À force de simplifier le Livre des Coutumes laissé par ses ancêtres, Pausole était arrivé à édicter un code qui tenait en deux articles et qui avait au moins le privilège de parler aux oreilles du peuple. Le voici dans son entier:
Code de Tryphême
I.—Ne nuis pas à ton voisin.
II.—Ceci bien compris, fais ce qu’il te plaît.
Il est superflu de rappeler au lecteur que le deuxième de ces articles n’est admis par les lois d’aucun pays civilisé. Précisément c’était celui auquel ce peuple tenait le plus. Je ne me dissimule pas qu’il choque le caractère de mes concitoyens.
[…] / […]
On aura lu cette histoire extraordinaire ainsi qu’il convenait de la lire, si l’on a su, de page en page, ne jamais prendre exactement la Fantaisie pour le Rêve, ni Tryphème pour Utopie, ni le Roi Pausole pour l’Être Parfait.
Le Roi Pausole, souverain du royaume de Tryphème –île laissée en bleu quelque part dans la Méditerranée-, débonnaire et sage mais indolent et enclin à la paresse, mène une vie paisible et rigoureusement organisée à la tête de son harem de trois cent soixante-six femmes, jusqu’au jour où sa fille Aline s’enfuit avec une jolie danseuse qu’elle pense tout d’abord être un prince charmant.

MATÉRIEL PRÉSENTÉ –
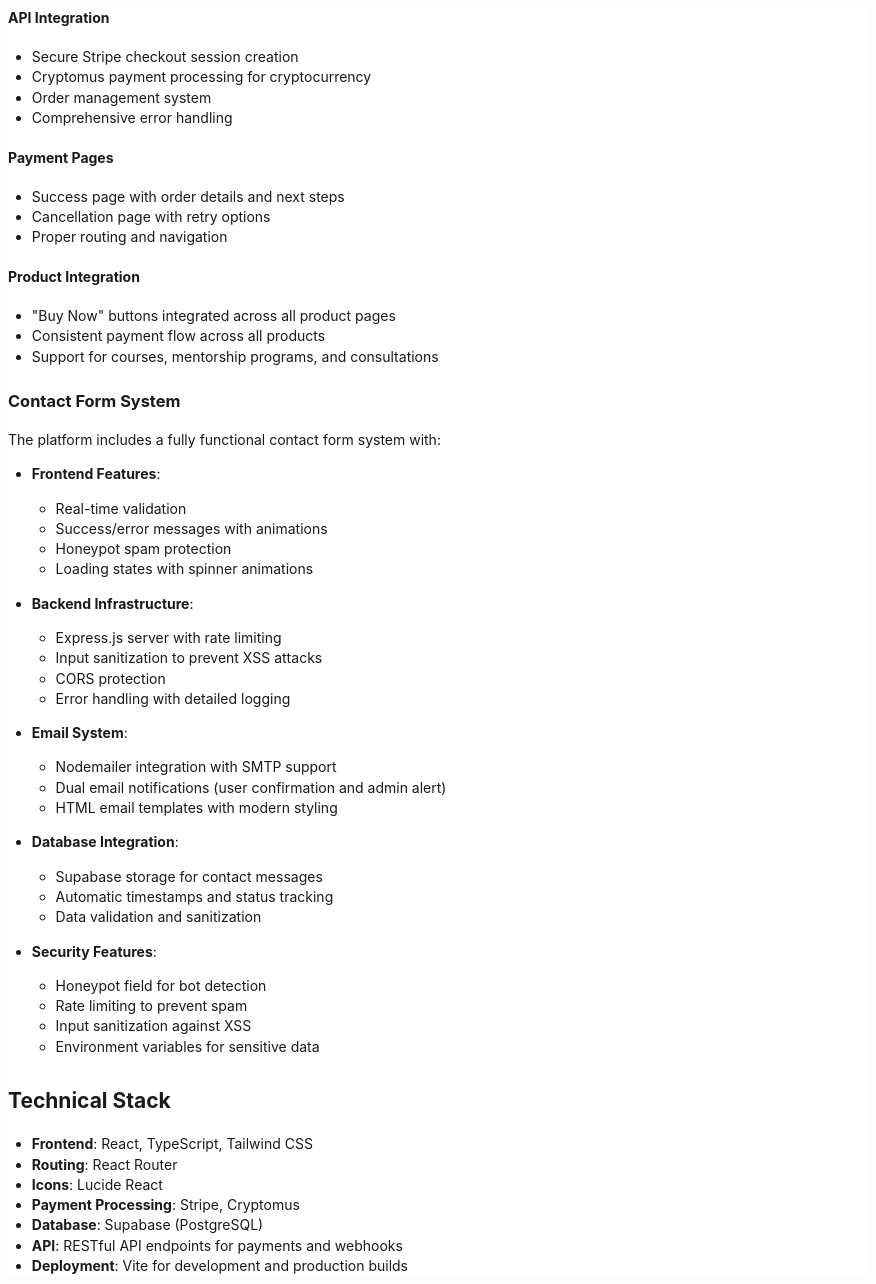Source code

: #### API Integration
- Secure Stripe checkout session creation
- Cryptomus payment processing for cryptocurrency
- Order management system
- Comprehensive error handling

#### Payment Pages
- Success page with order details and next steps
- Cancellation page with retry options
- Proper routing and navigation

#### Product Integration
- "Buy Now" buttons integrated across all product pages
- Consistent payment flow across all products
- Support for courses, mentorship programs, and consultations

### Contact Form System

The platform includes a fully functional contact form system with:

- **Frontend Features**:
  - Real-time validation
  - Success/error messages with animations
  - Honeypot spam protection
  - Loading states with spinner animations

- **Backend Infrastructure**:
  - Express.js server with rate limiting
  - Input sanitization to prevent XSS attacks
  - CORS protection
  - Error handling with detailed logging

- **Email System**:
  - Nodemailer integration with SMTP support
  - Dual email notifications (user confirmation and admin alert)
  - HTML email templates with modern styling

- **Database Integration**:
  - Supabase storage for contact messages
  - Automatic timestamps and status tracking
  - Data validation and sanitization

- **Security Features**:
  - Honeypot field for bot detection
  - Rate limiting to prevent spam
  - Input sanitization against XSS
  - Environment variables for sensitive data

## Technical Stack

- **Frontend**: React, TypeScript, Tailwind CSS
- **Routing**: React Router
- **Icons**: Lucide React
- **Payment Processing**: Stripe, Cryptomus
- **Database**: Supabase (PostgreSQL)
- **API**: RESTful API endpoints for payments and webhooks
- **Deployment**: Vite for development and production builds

...

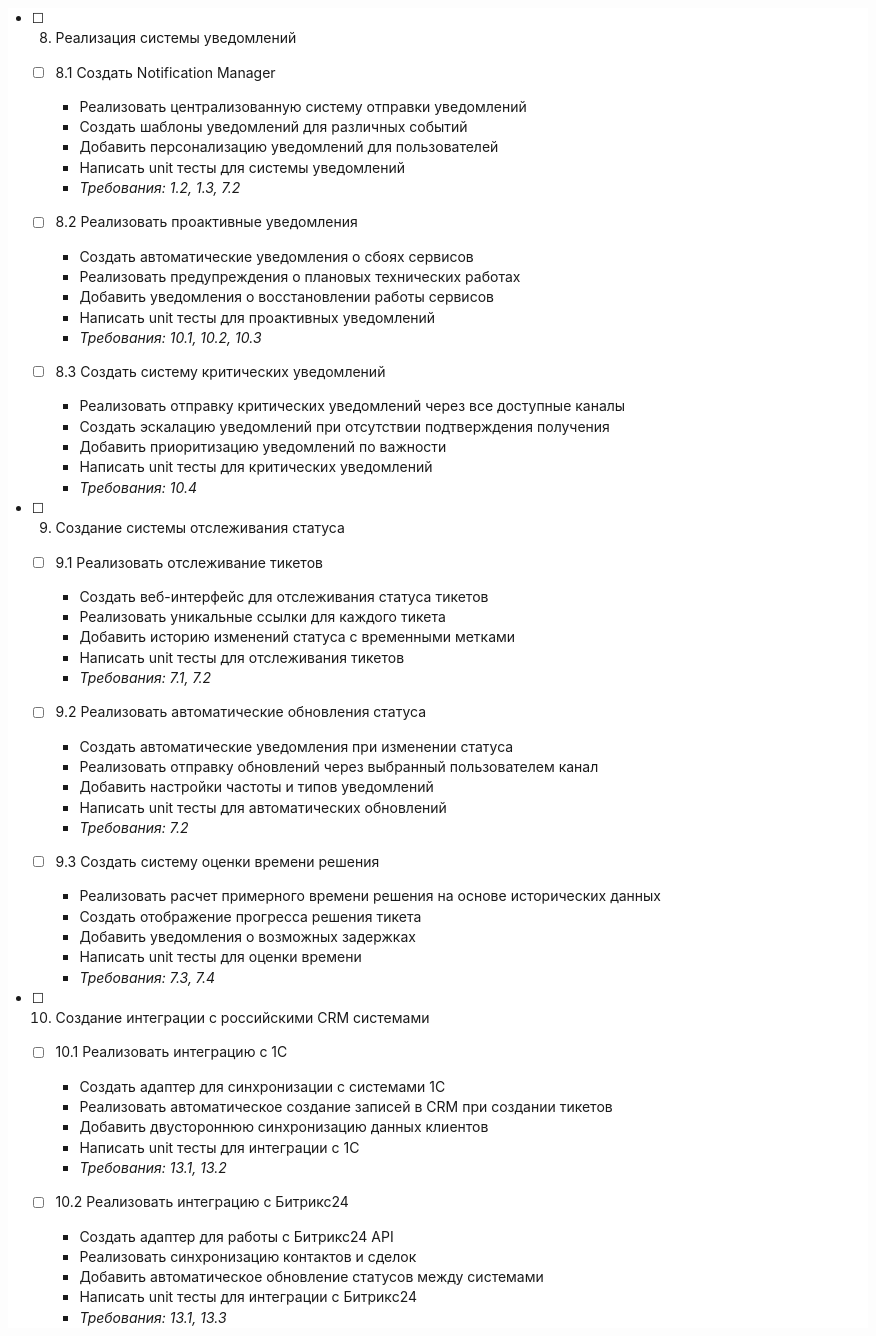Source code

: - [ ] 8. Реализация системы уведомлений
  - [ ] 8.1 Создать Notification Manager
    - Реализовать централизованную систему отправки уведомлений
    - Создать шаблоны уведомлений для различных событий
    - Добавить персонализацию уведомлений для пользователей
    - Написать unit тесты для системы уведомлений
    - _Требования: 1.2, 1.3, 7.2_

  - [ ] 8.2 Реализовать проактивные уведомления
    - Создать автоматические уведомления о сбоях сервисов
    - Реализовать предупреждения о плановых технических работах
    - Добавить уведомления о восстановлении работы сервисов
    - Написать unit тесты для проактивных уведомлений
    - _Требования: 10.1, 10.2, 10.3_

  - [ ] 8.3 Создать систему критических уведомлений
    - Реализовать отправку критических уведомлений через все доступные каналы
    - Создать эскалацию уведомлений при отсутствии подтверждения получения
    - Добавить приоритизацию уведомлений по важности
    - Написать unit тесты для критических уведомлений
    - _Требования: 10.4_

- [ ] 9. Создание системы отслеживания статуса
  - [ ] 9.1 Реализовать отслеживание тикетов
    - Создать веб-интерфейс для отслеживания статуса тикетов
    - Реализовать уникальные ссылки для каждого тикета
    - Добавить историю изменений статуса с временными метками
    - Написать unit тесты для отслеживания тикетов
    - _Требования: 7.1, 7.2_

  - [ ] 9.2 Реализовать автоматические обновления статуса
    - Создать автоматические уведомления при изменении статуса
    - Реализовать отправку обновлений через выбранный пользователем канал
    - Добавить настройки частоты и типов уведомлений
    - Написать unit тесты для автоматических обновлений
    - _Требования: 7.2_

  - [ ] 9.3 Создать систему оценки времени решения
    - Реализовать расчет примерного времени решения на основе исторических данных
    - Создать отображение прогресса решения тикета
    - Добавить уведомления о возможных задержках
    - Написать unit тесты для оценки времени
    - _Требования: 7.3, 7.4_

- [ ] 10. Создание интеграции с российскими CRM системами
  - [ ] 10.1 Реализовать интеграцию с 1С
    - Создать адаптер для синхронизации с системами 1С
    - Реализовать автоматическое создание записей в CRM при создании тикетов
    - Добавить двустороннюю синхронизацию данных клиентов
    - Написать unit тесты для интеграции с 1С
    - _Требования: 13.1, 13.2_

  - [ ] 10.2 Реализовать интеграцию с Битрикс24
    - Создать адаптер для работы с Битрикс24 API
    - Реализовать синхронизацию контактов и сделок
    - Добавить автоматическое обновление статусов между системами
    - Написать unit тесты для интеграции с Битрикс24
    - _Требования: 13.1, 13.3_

À FAIRE –
a. Combien de femmes compte le harem du roi dans le texte sur le roi Pausole ?
b. Reprenez, s'il vous plaît, le texte sur le roi Pausole à la suite de sa dernière phrase.

RÉPONSES FOURNIES –
a. Trois cent soixante-six femmes.

b.
Accompagné de Giglio, page séducteur, et du Grand-Eunuque Taxis, qui incarne l’ordre moral et cite la Bible à tout propos, Pausole se lance, à dos de mule, sur les traces de la jeune femme…
Paru en 1901, Les Aventures du Roi Pausole (1901) est une roman tendrement hilarant et subversivement jovial ! Pierre Louÿs, en libre-penseur, se moque gentiment des tracas de la bureaucratie et de l’autoritarisme aveugle et borné –le Grand-Eunuque Taxis est systématiquement raillé…-. La vie ne doit être que plaisir ! –Cliquer sur les images pour les voir en plus grand-.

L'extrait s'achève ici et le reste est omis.